Today’s guest post comes to you courtesy of our friends at PressDoc, the (social) media-friendly press release distribution, tracking and measurement service. To celebrate the release of PressList, a new service designed to help users pitch stories to journalists, the PressDoc team conducted a series of Q&As with experts in the field.
Their first interview subject is Kevin Dugan, a veteran of both the journalism and PR disciplines. He is the co-author of the Bad Pitch Blog, winner of an Award of Commendation in the Blog category from the Public Relations Society of America and a listed member of the AdAge “Power 150“. He tweets under the @prblog handle.
From your experience, which email pitches do journalists pay attention to, and what makes them read the press release?
Pitching success boils down to relevance. In fact, the list is more important than the pitch. If it’s relevant? It can be long. It can have large attachments. I don’t care because I’m focused on the relevant content and not how it was packaged.
How often is it relevant? Rarely.
Unfortunately, everyone seems to spend hours crafting the pitch and minutes creating the list. It should be the opposite. Online audience identification tools are used for scale instead of for accuracy and insight. And this assumes someone is creating a pitch in the first place. Far too many publicists just send a news release. But the release isn’t the pitch, it supports the pitch. It’s background. When I only get a news release? I know it’s a mass pitch. That makes it 10 times less likely I will read that email.
What’s your advice to people new to pitching on how to effectively pitch journalists?
The more time you spend building the list and using it to inform your pitch, the better.

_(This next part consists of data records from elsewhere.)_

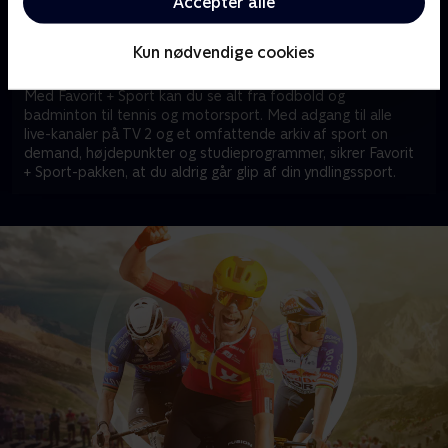
Acceptér alle
du udelukkende se med imens det sker og forstyrres du
ikke af reklamer, så er det pakken for dig.
Kun nødvendige cookies
Vil du se Højdepunkter og adgang til det hele? - så skal du
vælge Favorit + Sport.
Med Favorit + Sport kan du se alt fra fodbold og
badminton til tennis og motorsport. Med adgang til alle
live-kanaler på TV 2 og et omfattende arkiv af sport on
demand, højdepunkter og studieprogrammer, sikrer Favorit
+ Sport-pakken, at du aldrig går glip af din yndlingssport.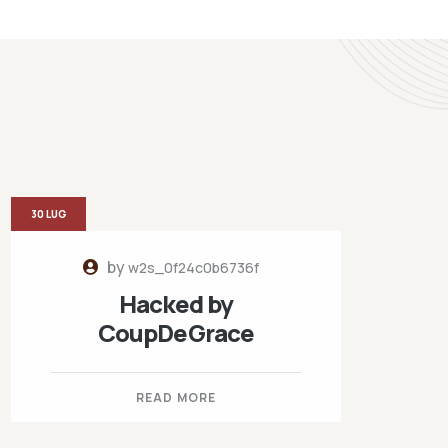
30 LUG
by
w2s_0f24c0b6736f
Hacked by
CoupDeGrace
READ MORE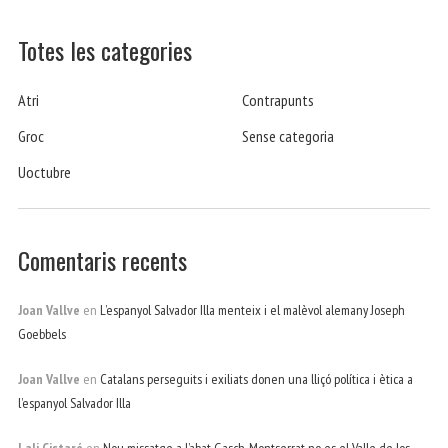
Totes les categories
Atri
Contrapunts
Groc
Sense categoria
Uoctubre
Comentaris recents
Joan Vallve
en
L’espanyol Salvador Illa menteix i el malèvol alemany Joseph
Goebbels
Joan Vallve
en
Catalans perseguits i exiliats donen una lliçó política i ètica a
l’espanyol Salvador Illa
Lali Cistaré
en
Nou missatge a l’abat Gasch. Montserrat no es el Valle de los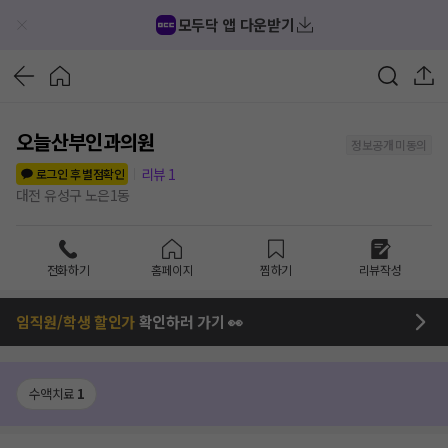
모두닥 앱 다운받기
오늘산부인과의원
정보공개 미동의
리뷰
1
로그인 후 별점확인
대전 유성구 노은1동
전화하기
홈페이지
찜하기
리뷰작성
임직원/학생 할인가
확인하러 가기 👀
수액치료
1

If more time is spent by a person than a machine on the list, it will increase the pitch’s effectiveness. In fact, I am willing to bet that if the entire media relations industry did this, the industry could pitch half as many people and earn more coverage. Currently, I’m convinced there are publicists that do keyword searches on an online media database. And without reviewing the results to even note if there are duplicate contacts, they send the entire list a news release.
Can you recall some of the worst pitches you ever received or heard of?

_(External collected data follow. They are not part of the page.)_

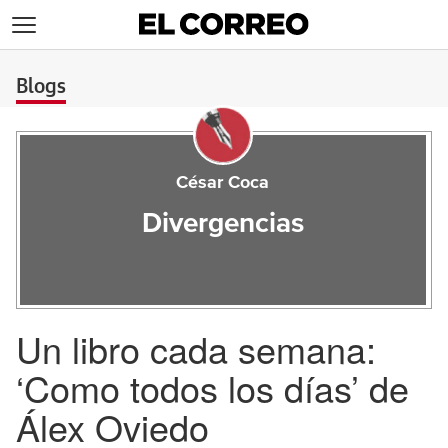
>
Blogs
César Coca
Divergencias
Un libro cada semana:
‘Como todos los días’ de
Álex Oviedo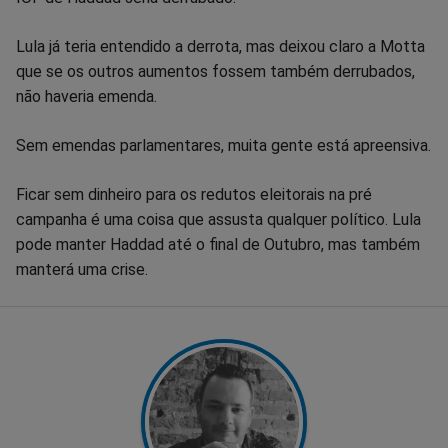
Facebook
Whatsapp
Twitter
Messenger
Telegram
Gettr
Lula já teria entendido a derrota, mas deixou claro a Motta
que se os outros aumentos fossem também derrubados,
não haveria emenda.
Sem emendas parlamentares, muita gente está apreensiva.
Ficar sem dinheiro para os redutos eleitorais na pré
campanha é uma coisa que assusta qualquer político. Lula
pode manter Haddad até o final de Outubro, mas também
manterá uma crise.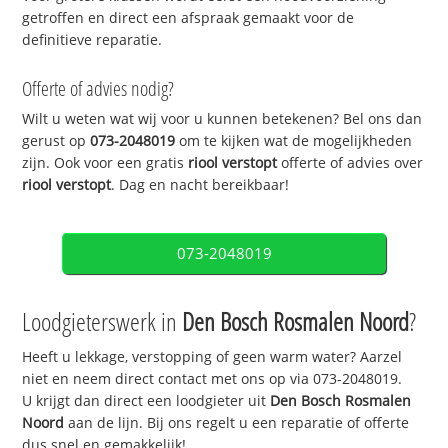
getroffen en direct een afspraak gemaakt voor de
definitieve reparatie.
Offerte of advies nodig?
Wilt u weten wat wij voor u kunnen betekenen? Bel ons dan
gerust op
073-2048019
om te kijken wat de mogelijkheden
zijn. Ook voor een gratis
riool verstopt
offerte of advies over
riool verstopt
. Dag en nacht bereikbaar!
073-2048019
Loodgieterswerk in
Den Bosch Rosmalen Noord
?
Heeft u lekkage, verstopping of geen warm water? Aarzel
niet en neem direct contact met ons op via 073-2048019.
U krijgt dan direct een loodgieter uit
Den Bosch Rosmalen
Noord
aan de lijn. Bij ons regelt u een reparatie of offerte
dus snel en gemakkelijk!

One of my favorite bad pitches was one of the first sent to the Bad Pitch blog. It was so bad, Gawker picked it up. Someone was so in love with alliteration, they tied their news to a hurricane and the title of a porn movie. Um, they’re a data recovery service.
What are you thoughts on personalized email pitches versus mass press release distribution services?
A couple of thoughts on this topic. First and most importantly, accuracy and relevance wins over scale every time as far as I’m concerned. As far as only sending out a press release, would you only send out a resume if you were looking for a job?
A press release is NOT a pitch. I know some find success with mass email pitches. But I think it really depends on the type of news. As soon as I get a pitch and it starts with “Hi,” or “Dear Editor/Blogger” it really doesn’t matter what the pitch is about. Since I know it’s a mass email, I’ve already assumed it’s off target. And 9.89 times out of 10? I’m right.